Required action> Nothing should be left out: output all of the entries exactly.

***** Supplied material *****

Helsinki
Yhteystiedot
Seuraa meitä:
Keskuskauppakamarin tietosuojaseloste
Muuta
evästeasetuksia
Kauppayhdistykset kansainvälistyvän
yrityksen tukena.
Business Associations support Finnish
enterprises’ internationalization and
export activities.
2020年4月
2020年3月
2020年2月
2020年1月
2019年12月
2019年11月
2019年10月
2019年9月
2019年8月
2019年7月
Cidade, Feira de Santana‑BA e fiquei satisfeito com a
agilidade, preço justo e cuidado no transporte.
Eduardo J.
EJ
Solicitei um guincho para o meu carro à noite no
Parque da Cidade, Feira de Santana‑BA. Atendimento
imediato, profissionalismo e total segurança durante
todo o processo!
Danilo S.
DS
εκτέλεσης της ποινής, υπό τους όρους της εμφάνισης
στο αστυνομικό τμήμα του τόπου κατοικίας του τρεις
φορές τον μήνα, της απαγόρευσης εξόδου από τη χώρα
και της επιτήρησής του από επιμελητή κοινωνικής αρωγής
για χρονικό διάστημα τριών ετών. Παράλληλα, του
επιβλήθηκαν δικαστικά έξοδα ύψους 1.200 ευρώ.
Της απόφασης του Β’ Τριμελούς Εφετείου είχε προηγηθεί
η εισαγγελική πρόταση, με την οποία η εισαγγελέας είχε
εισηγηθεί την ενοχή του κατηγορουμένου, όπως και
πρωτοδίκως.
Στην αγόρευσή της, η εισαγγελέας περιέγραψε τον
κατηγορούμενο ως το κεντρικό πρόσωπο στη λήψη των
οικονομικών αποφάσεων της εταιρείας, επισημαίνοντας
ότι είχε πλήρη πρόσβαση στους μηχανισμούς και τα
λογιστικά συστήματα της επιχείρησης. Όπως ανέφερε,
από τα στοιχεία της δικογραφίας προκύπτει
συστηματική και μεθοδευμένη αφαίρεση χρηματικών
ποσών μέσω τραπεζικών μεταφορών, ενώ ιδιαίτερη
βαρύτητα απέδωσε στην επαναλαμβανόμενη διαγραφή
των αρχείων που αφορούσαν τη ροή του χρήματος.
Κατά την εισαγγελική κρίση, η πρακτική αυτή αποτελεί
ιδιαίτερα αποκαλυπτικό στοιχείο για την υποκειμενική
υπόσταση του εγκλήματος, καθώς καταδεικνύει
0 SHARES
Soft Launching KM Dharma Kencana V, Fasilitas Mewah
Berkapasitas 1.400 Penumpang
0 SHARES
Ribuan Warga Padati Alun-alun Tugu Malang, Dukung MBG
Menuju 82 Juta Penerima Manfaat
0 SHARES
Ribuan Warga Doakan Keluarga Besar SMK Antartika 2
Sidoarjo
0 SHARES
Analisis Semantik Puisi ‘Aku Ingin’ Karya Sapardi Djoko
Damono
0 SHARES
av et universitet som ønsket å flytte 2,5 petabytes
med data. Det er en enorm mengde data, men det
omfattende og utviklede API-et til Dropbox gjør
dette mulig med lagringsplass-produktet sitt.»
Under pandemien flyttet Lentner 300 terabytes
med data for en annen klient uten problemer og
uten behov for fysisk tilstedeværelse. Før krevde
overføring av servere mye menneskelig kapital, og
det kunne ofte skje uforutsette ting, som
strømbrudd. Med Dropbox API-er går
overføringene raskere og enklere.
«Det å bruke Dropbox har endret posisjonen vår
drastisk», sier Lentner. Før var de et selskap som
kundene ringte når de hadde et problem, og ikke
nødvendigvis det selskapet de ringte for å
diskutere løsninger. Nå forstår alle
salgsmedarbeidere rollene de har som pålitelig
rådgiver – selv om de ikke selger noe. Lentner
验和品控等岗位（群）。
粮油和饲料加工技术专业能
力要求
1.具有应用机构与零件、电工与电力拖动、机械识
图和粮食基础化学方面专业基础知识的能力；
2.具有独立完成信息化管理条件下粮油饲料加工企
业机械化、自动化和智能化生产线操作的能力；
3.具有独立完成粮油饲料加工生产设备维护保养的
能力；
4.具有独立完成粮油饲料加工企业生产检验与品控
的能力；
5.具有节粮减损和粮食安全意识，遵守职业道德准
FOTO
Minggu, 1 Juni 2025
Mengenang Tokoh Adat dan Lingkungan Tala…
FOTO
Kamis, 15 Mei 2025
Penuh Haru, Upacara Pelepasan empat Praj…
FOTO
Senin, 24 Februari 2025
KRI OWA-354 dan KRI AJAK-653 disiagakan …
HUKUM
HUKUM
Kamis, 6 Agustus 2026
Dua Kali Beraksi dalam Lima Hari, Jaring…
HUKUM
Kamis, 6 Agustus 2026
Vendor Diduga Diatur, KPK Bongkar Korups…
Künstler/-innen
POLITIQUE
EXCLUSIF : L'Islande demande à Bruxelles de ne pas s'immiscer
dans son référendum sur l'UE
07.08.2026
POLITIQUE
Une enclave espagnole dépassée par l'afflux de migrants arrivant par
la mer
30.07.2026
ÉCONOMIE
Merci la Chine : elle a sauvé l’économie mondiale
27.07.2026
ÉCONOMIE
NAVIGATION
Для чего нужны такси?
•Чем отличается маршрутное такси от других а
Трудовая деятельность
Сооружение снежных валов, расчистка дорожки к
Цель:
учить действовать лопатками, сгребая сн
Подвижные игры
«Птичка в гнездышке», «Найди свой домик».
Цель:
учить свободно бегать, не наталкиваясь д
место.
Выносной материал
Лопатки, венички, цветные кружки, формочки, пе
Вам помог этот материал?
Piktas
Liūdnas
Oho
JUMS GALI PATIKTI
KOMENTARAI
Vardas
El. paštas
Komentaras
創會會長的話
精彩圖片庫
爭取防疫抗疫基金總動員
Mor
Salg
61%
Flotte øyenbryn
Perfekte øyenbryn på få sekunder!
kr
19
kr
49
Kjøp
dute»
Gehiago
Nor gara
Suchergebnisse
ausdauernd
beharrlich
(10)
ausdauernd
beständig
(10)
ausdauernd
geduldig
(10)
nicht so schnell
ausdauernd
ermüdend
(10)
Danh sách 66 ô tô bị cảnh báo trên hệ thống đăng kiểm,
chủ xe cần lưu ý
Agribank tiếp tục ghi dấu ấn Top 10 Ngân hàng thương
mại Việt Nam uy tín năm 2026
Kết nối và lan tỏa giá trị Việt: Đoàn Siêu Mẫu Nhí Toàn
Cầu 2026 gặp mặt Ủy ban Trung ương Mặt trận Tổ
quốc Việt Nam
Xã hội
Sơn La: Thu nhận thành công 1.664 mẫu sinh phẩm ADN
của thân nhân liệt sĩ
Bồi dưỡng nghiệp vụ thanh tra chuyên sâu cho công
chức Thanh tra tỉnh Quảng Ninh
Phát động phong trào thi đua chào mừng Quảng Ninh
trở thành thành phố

*****

Output for this exercise>
Helsinki
Yhteystiedot
Seuraa meitä:
Keskuskauppakamarin tietosuojaseloste
Muuta
evästeasetuksia
Kauppayhdistykset kansainvälistyvän
yrityksen tukena.
Business Associations support Finnish
enterprises’ internationalization and
export activities.
2020年4月
2020年3月
2020年2月
2020年1月
2019年12月
2019年11月
2019年10月
2019年9月
2019年8月
2019年7月
Cidade, Feira de Santana‑BA e fiquei satisfeito com a
agilidade, preço justo e cuidado no transporte.
Eduardo J.
EJ
Solicitei um guincho para o meu carro à noite no
Parque da Cidade, Feira de Santana‑BA. Atendimento
imediato, profissionalismo e total segurança durante
todo o processo!
Danilo S.
DS
εκτέλεσης της ποινής, υπό τους όρους της εμφάνισης
στο αστυνομικό τμήμα του τόπου κατοικίας του τρεις
φορές τον μήνα, της απαγόρευσης εξόδου από τη χώρα
και της επιτήρησής του από επιμελητή κοινωνικής αρωγής
για χρονικό διάστημα τριών ετών. Παράλληλα, του
επιβλήθηκαν δικαστικά έξοδα ύψους 1.200 ευρώ.
Της απόφασης του Β’ Τριμελούς Εφετείου είχε προηγηθεί
η εισαγγελική πρόταση, με την οποία η εισαγγελέας είχε
εισηγηθεί την ενοχή του κατηγορουμένου, όπως και
πρωτοδίκως.
Στην αγόρευσή της, η εισαγγελέας περιέγραψε τον
κατηγορούμενο ως το κεντρικό πρόσωπο στη λήψη των
οικονομικών αποφάσεων της εταιρείας, επισημαίνοντας
ότι είχε πλήρη πρόσβαση στους μηχανισμούς και τα
λογιστικά συστήματα της επιχείρησης. Όπως ανέφερε,
από τα στοιχεία της δικογραφίας προκύπτει
συστηματική και μεθοδευμένη αφαίρεση χρηματικών
ποσών μέσω τραπεζικών μεταφορών, ενώ ιδιαίτερη
βαρύτητα απέδωσε στην επαναλαμβανόμενη διαγραφή
των αρχείων που αφορούσαν τη ροή του χρήματος.
Κατά την εισαγγελική κρίση, η πρακτική αυτή αποτελεί
ιδιαίτερα αποκαλυπτικό στοιχείο για την υποκειμενική
υπόσταση του εγκλήματος, καθώς καταδεικνύει
0 SHARES
Soft Launching KM Dharma Kencana V, Fasilitas Mewah
Berkapasitas 1.400 Penumpang
0 SHARES
Ribuan Warga Padati Alun-alun Tugu Malang, Dukung MBG
Menuju 82 Juta Penerima Manfaat
0 SHARES
Ribuan Warga Doakan Keluarga Besar SMK Antartika 2
Sidoarjo
0 SHARES
Analisis Semantik Puisi ‘Aku Ingin’ Karya Sapardi Djoko
Damono
0 SHARES
av et universitet som ønsket å flytte 2,5 petabytes
med data. Det er en enorm mengde data, men det
omfattende og utviklede API-et til Dropbox gjør
dette mulig med lagringsplass-produktet sitt.»
Under pandemien flyttet Lentner 300 terabytes
med data for en annen klient uten problemer og
uten behov for fysisk tilstedeværelse. Før krevde
overføring av servere mye menneskelig kapital, og
det kunne ofte skje uforutsette ting, som
strømbrudd. Med Dropbox API-er går
overføringene raskere og enklere.
«Det å bruke Dropbox har endret posisjonen vår
drastisk», sier Lentner. Før var de et selskap som
kundene ringte når de hadde et problem, og ikke
nødvendigvis det selskapet de ringte for å
diskutere løsninger. Nå forstår alle
salgsmedarbeidere rollene de har som pålitelig
rådgiver – selv om de ikke selger noe. Lentner
验和品控等岗位（群）。
粮油和饲料加工技术专业能
力要求
1.具有应用机构与零件、电工与电力拖动、机械识
图和粮食基础化学方面专业基础知识的能力；
2.具有独立完成信息化管理条件下粮油饲料加工企
业机械化、自动化和智能化生产线操作的能力；
3.具有独立完成粮油饲料加工生产设备维护保养的
能力；
4.具有独立完成粮油饲料加工企业生产检验与品控
的能力；
5.具有节粮减损和粮食安全意识，遵守职业道德准
FOTO
Minggu, 1 Juni 2025
Mengenang Tokoh Adat dan Lingkungan Tala…
FOTO
Kamis, 15 Mei 2025
Penuh Haru, Upacara Pelepasan empat Praj…
FOTO
Senin, 24 Februari 2025
KRI OWA-354 dan KRI AJAK-653 disiagakan …
HUKUM
HUKUM
Kamis, 6 Agustus 2026
Dua Kali Beraksi dalam Lima Hari, Jaring…
HUKUM
Kamis, 6 Agustus 2026
Vendor Diduga Diatur, KPK Bongkar Korups…
Künstler/-innen
POLITIQUE
EXCLUSIF : L'Islande demande à Bruxelles de ne pas s'immiscer
dans son référendum sur l'UE
07.08.2026
POLITIQUE
Une enclave espagnole dépassée par l'afflux de migrants arrivant par
la mer
30.07.2026
ÉCONOMIE
Merci la Chine : elle a sauvé l’économie mondiale
27.07.2026
ÉCONOMIE
NAVIGATION
Для чего нужны такси?
•Чем отличается маршрутное такси от других а
Трудовая деятельность
Сооружение снежных валов, расчистка дорожки к
Цель:
учить действовать лопатками, сгребая сн
Подвижные игры
«Птичка в гнездышке», «Найди свой домик».
Цель:
учить свободно бегать, не наталкиваясь д
место.
Выносной материал
Лопатки, венички, цветные кружки, формочки, пе
Вам помог этот материал?
Piktas
Liūdnas
Oho
JUMS GALI PATIKTI
KOMENTARAI
Vardas
El. paštas
Komentaras
創會會長的話
精彩圖片庫
爭取防疫抗疫基金總動員
Mor
Salg
61%
Flotte øyenbryn
Perfekte øyenbryn på få sekunder!
kr
19
kr
49
Kjøp
dute»
Gehiago
Nor gara
Suchergebnisse
ausdauernd
beharrlich
(10)
ausdauernd
beständig
(10)
ausdauernd
geduldig
(10)
nicht so schnell
ausdauernd
ermüdend
(10)
Danh sách 66 ô tô bị cảnh báo trên hệ thống đăng kiểm,
chủ xe cần lưu ý
Agribank tiếp tục ghi dấu ấn Top 10 Ngân hàng thương
mại Việt Nam uy tín năm 2026
Kết nối và lan tỏa giá trị Việt: Đoàn Siêu Mẫu Nhí Toàn
Cầu 2026 gặp mặt Ủy ban Trung ương Mặt trận Tổ
quốc Việt Nam
Xã hội
Sơn La: Thu nhận thành công 1.664 mẫu sinh phẩm ADN
của thân nhân liệt sĩ
Bồi dưỡng nghiệp vụ thanh tra chuyên sâu cho công
chức Thanh tra tỉnh Quảng Ninh
Phát động phong trào thi đua chào mừng Quảng Ninh
trở thành thành phố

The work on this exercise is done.